Many mortgage lenders are struggling to strike a balance in their servicing and origination strategies, according to Stratmor Group, a leading mortgage advisory firm. To thrive in the current environment, mortgage companies must have sound, long-term strategies that include an origination and servicing game plan, the firm advises in its March 2019 Insight Report.
Factors that affect a lender’s servicing strategy include whether to retain more or less servicing, the lender’s capital or cash standing, the accounting risks of servicing, and current and future mortgage policy.
“Servicing today is not an easy road to navigate, and it requires having data-driven solutions to understand the current and potential impacts on your overall mortgage strategy,” Stratmor Principal Seth Sprague says in the report. “In this lending environment, having a clearly defined servicing strategy is imperative.”
One of the most common questions Sprague hears from lenders is whether he would recommend a lender retain more or less servicing. Sprague says the answer depends on a variety of factors, including the availability of capital for banks and cash for independent mortgage bankers.
“Once the respective capital and cash hurdles are cleared, then lenders need to balance the benefits of servicing against the risks while also considering servicing’s fit within their overall mortgage strategy,” he said.
For banks that own servicing operations, the report says, the challenge of maintaining servicing efficiencies can be a struggle. According to Sprague, there were negative financial and operational impacts to servicing before the 2008 financial crisis that most banks have gotten past, but they are still dealing with elevated servicing costs from pre-crisis levels. The ability to maintain servicing scale and efficiencies while controlling the long-term servicing costs presents an additional risk right now. For independents, retaining servicing and giving up the cash in today’s origination environment of lower margins and volumes presents the largest obstacle to invest in servicing.
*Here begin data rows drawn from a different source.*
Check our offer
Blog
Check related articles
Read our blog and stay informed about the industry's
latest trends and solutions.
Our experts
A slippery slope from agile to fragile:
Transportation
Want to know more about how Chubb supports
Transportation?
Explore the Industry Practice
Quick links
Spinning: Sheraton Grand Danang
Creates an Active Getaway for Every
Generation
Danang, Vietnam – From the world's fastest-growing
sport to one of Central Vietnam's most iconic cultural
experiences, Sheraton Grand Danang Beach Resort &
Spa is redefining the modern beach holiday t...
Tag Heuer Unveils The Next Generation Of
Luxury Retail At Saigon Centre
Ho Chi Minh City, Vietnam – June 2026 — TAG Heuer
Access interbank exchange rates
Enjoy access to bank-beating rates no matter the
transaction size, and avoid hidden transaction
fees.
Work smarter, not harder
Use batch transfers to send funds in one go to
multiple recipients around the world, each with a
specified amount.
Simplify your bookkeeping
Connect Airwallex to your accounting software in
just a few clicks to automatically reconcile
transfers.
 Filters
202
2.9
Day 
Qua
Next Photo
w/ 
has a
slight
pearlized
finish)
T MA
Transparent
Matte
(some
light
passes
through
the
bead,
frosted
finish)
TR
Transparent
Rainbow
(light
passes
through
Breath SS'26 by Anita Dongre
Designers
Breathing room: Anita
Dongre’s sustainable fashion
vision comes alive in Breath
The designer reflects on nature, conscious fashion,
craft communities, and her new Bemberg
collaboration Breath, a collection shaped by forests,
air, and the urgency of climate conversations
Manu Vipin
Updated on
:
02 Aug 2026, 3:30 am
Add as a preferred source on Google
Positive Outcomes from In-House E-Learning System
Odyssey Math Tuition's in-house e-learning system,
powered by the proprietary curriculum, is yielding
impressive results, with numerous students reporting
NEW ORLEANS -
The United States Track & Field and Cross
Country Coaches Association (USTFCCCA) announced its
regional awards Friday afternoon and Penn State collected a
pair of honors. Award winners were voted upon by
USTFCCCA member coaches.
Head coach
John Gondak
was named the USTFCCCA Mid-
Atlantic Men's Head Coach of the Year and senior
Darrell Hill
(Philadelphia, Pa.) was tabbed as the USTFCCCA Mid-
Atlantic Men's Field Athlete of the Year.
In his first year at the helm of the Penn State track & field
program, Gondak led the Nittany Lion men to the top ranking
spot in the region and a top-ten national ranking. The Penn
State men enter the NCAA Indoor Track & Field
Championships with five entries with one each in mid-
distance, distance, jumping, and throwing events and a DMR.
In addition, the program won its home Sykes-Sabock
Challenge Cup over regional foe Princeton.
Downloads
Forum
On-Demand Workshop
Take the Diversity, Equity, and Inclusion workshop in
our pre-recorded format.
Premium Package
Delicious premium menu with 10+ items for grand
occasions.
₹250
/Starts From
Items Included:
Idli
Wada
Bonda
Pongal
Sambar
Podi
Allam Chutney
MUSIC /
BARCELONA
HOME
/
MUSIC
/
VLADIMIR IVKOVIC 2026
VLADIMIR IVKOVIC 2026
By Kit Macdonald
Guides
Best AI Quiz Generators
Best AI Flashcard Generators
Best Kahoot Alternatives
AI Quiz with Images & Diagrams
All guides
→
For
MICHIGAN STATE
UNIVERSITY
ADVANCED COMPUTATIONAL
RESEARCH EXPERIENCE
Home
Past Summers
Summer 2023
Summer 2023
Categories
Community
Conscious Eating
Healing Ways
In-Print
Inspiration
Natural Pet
“The ultimate decision to retain servicing and therefore create the mortgage servicing right (MSR) asset should be driven by the lender’s overall mortgage strategy,” Sprague said. “This strategy should include both a comprehensive review of originations and servicing operations and incorporate an understanding of the risk and rewards of servicing. And, these key decision points must be continually tested, evaluated, challenged and supported by current data and analyses.”